Edit: OK, the weirdness factor for me has gone off the charts. Now, everything works in all situations I described below 10 mins later.

I tried everything I did below several times, you know, measure three times cut one and all that jazz.

I have three witness who saw the issue and agreed there's something up here.

Unless somehow three people have misconstrued events in the worst possible way, which is possible but improbable, then there must have been some kind of strange electrical anomaly.

Well, ohm my - short of an electrical fault in the building, I'm at a loss.

Still, if anybody has a clue why this might happen, please enlighten me.

Location: UK (so UK plug sockets)

A really odd problem I'm trying to figure out, the complete lack of sense it makes is doing my electrically-uninformed head in.

OK, so in our office, we've got a whole bunch of Macs. I use an iMac.

My colleague has a MacBook Air.

If I plug the charger for the MacBook air directly into the wall socket, it works fine.
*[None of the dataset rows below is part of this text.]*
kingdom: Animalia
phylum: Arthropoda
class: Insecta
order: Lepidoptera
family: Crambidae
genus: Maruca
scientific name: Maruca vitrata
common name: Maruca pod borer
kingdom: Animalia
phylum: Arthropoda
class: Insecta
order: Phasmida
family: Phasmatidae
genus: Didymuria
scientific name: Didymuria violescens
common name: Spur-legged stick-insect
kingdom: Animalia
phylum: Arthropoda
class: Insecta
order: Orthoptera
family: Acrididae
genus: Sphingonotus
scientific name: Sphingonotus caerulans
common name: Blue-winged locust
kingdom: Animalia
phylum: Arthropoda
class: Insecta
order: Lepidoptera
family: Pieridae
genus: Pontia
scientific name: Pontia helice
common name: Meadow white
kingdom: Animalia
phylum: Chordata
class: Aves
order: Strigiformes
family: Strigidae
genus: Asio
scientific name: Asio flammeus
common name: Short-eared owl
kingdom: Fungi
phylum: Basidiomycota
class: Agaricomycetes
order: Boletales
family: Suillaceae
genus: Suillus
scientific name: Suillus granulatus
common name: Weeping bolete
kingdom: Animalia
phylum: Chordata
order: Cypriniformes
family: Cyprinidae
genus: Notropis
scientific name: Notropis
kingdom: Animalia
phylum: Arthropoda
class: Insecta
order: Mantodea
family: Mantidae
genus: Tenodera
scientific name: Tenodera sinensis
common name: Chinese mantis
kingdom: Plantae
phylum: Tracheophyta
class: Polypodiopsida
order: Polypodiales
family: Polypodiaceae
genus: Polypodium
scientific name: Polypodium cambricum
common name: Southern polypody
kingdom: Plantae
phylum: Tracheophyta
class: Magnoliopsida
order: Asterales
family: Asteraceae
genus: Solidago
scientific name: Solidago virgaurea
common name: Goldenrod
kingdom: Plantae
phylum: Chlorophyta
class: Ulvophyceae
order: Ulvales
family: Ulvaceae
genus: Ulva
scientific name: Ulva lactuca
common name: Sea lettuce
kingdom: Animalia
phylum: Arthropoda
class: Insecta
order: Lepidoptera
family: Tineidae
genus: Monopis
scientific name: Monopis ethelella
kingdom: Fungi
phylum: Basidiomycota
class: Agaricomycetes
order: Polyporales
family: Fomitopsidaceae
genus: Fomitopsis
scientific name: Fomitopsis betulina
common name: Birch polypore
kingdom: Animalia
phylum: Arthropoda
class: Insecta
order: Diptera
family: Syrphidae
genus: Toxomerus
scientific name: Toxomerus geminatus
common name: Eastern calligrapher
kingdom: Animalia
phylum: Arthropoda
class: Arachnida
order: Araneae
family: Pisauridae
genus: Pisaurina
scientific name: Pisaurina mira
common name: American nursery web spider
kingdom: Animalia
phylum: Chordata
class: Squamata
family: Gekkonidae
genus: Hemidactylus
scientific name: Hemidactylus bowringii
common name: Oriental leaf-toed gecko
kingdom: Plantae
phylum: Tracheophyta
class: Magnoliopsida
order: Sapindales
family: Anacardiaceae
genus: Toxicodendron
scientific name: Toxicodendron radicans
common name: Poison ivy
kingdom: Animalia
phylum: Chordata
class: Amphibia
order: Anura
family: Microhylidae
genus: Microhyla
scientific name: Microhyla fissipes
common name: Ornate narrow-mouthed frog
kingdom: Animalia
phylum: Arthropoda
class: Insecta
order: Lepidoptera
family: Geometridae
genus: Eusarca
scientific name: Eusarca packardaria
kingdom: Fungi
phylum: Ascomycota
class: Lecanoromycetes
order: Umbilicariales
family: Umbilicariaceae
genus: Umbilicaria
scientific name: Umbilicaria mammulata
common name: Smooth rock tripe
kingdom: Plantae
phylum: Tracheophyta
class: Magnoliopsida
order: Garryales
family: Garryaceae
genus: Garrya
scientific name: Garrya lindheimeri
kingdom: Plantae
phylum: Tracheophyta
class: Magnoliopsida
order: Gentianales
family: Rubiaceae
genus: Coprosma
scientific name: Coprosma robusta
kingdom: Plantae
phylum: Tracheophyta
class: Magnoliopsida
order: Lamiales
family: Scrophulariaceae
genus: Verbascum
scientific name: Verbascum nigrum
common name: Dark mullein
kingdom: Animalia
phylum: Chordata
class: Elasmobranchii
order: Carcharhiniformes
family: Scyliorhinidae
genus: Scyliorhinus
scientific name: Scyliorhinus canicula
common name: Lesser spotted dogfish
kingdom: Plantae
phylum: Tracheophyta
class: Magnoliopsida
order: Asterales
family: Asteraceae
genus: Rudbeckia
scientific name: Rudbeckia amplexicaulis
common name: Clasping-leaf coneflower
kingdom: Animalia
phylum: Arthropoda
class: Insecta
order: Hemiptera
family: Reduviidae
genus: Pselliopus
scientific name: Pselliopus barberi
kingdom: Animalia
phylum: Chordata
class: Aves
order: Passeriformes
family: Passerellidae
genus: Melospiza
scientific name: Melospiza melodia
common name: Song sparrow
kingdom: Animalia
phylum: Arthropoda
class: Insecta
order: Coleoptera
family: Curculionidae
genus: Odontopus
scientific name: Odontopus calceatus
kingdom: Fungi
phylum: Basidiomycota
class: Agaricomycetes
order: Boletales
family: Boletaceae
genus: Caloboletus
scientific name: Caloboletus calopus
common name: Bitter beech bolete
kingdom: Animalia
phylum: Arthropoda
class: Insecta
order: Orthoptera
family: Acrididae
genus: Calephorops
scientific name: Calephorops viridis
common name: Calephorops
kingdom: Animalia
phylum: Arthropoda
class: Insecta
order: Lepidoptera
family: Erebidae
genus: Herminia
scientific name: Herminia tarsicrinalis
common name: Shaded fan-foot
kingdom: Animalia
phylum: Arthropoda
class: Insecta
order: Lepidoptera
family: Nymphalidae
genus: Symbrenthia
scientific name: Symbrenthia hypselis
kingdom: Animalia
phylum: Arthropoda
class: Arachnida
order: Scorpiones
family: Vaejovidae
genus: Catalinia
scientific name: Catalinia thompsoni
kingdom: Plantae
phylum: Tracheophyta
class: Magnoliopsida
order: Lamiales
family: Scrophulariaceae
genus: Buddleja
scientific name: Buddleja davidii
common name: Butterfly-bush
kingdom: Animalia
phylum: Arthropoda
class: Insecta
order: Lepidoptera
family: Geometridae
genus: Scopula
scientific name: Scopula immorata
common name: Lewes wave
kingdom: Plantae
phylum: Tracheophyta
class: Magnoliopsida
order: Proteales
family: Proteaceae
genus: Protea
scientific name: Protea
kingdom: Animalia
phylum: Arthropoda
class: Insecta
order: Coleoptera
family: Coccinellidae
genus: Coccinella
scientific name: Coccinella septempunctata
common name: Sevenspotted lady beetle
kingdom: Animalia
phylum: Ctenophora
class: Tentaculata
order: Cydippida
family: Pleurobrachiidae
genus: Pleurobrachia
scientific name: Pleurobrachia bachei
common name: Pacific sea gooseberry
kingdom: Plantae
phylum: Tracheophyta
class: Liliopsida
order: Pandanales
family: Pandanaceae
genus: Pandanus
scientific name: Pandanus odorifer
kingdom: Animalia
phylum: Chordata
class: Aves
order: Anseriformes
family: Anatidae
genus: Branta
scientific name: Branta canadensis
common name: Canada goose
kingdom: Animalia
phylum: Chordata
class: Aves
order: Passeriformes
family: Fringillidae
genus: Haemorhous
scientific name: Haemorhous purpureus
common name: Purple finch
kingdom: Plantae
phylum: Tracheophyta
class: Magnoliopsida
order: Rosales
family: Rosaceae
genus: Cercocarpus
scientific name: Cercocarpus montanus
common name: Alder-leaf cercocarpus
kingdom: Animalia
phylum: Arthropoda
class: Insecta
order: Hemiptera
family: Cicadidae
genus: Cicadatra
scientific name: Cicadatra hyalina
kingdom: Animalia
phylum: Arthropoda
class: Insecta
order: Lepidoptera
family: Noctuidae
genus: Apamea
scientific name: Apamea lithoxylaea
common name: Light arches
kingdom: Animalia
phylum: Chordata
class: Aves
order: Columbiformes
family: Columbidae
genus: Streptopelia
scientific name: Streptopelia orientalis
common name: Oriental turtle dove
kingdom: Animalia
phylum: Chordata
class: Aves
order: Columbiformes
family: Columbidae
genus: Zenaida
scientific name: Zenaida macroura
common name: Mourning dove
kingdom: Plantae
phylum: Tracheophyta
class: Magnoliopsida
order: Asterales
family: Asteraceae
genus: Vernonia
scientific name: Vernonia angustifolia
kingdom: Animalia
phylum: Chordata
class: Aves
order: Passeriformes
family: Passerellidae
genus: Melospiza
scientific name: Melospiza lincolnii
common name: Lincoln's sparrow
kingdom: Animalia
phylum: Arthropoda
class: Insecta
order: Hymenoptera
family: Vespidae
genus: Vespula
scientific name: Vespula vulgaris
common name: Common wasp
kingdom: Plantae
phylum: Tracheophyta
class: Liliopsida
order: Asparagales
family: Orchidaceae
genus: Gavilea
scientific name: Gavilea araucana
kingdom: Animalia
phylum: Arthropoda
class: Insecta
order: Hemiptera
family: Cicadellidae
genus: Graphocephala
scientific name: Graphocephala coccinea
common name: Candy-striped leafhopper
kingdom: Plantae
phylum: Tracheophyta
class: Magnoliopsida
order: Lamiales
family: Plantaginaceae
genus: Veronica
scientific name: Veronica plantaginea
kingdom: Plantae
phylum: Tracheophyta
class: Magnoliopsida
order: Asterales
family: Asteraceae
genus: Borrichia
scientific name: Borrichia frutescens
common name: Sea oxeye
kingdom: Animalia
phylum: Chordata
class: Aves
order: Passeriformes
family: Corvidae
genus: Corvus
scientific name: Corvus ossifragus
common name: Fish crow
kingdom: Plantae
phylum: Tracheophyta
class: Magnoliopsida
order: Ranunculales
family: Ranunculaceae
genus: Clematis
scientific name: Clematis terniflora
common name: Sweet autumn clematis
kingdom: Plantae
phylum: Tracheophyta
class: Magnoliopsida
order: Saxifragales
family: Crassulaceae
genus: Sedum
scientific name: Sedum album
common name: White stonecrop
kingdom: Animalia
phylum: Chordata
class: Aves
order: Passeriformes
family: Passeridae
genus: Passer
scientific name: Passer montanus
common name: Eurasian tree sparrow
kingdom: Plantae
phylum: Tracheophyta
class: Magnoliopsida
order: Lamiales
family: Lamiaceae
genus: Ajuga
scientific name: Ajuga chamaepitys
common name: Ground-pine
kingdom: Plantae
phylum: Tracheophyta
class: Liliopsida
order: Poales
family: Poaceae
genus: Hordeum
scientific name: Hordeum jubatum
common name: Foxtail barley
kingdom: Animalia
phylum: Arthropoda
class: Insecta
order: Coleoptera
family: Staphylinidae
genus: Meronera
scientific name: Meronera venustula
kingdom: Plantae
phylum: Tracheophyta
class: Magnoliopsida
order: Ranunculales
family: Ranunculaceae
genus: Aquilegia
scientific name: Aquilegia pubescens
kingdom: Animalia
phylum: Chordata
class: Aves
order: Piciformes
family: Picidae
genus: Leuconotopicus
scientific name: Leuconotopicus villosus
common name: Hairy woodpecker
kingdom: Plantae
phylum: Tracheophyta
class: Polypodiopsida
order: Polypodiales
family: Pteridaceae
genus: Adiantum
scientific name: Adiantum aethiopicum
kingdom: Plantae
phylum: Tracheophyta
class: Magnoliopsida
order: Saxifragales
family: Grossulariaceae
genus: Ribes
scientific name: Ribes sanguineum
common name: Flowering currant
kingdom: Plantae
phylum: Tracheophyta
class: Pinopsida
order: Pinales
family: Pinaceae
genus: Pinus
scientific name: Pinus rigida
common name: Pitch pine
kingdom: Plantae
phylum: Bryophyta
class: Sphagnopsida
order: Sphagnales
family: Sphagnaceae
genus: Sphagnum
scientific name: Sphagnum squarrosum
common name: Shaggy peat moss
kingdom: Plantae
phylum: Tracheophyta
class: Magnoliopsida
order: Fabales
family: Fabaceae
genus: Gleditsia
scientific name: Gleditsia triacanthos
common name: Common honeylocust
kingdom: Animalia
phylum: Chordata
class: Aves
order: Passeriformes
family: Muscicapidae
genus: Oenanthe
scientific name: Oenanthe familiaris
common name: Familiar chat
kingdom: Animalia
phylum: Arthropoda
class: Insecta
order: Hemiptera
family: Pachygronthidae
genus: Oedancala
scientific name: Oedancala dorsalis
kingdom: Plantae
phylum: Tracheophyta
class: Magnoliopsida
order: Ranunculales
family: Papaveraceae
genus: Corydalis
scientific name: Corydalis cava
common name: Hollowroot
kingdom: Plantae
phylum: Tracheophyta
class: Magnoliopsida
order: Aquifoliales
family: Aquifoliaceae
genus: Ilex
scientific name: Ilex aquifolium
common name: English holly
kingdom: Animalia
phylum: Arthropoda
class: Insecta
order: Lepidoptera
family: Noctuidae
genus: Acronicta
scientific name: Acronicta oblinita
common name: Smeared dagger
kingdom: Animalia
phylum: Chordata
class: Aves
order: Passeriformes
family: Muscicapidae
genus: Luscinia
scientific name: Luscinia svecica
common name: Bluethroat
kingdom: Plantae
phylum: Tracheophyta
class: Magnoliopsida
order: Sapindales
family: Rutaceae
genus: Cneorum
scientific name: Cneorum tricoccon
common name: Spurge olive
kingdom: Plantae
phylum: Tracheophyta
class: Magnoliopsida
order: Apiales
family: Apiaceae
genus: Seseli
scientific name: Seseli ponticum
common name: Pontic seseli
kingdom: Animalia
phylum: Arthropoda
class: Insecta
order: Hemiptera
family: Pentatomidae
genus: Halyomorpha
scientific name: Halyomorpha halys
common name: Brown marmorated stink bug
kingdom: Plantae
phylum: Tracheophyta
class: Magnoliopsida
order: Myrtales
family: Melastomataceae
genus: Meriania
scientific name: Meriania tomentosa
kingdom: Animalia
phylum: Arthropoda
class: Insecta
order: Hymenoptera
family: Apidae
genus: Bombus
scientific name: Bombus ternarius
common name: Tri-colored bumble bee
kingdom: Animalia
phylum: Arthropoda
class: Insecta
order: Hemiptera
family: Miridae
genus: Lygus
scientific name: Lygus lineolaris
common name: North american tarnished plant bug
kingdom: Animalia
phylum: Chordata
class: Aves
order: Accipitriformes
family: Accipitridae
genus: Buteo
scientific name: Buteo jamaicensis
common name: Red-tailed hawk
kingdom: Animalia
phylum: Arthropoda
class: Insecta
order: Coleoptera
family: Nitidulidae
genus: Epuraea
However, if I then plug the same charger into a socket in a typical domestic 4-gang extension lead, it doesn't charge - with NOTHING else plugged into the wall outlet, or the 4-gang extension.

If I plug my monitor, or iMac into the same socket on the same extension cable plugged into the same wall socket, it works fine.

MacBook Air charge, negatory. Same socket, same extension, same wall socket.

Thinking there was something weird about the 4-gang extension cable, I found another more industrial looking reel-wound extension cable, again with four sockets. Same problem. Again, both my iMac and monitor work when in the same socket of the same extension cable, in the same wall outlet.

By this point, one could safely assume that the charger itself is a dud. Unfortunately, life is not so simple.

If I go across the room to where another colleague has their MacBook Pro working just fine and dandy, and plug in the same MacBook Air charger into the known-good socket in my other colleagues extension (his charger was not plugged directly into a wall-socket, but a 6-gang extension with every other plug socket in use), it all works just fine - as expected, no surprise there. In an extension cable, not the wall socket!

Further, I found another two MagSafe 2 chargers that also work in my other colleagues extension, and then plug them into one of the two extensions leads that I previous has zero luck with, the same problem occurs. No luck. Nada.

I've repeated the process with the other 2 MagSafe chargers, and I get the same problem.

They just don't work when plugged into some extension cables, but all work just fine when plugged into the same wall-socket the extensions were plugged into, or my other colleagues extension.

Again, my iMac (and my phone charger, and my monitor) does indeed work in the same socket of the same extension cable plugged into the same wall-socket.

I'm really confused about what is causing this, it seems clear that there's some difference in how the two extensions I've tried (and failed with) work, and my other colleagues extension, in which the MagSafe charger does work.

Surely there can't be two types of UK extension? There's only one type of wall-socket, as far as I know!

It is also clear that the iMac is not subject to the same problem, because that works fine in literally all sockets mentioned above.

If anybody knows why this is happening, I would absolutely love an explanation. I cannot accept this as a reality until I know why this happens! :-p

I've tried Googling, but if you even hint at "MacBook charger not working", you are absolutely inundated with irrelevant results.


  • Obviously, the charger and extension cable work - I am guessing that the cable you have has some sort of protection against ungrounded devices which the Magsafe charger isn't. See this answer for more details on this: apple.stackexchange.com/a/10563/119271
    – Allan
    Jan 8 '20 at 17:32
  • Is there any model info for your extension cable?
    – Allan
    Jan 8 '20 at 17:33
  • Are you using the "extra length" of cable from the power brick, or do you have the plug directly on the brick? The latter is not earthed correctly. Socket splitters often have extra circuit breakers built in.
    – benwiggy
    Jan 8 '20 at 17:47
  • Grab a mains tester from B&Q (max a tenner) & make certain there’s no polarity issue.
    – Tetsujin
    Jan 8 '20 at 18:41
  • @Allan, one of the extension leads I tried is a generic cheap thing with a fuse in it, and no other information. The other one is an old Homebase brand reel-wound 50m extension, it says it has a thermal cut out with a little red button to reset it after letting it cool down, but no other information. So perhaps as benwiggy said above, they both do have circuit breakers built in but don't say so and there was some fault somewhere along the line.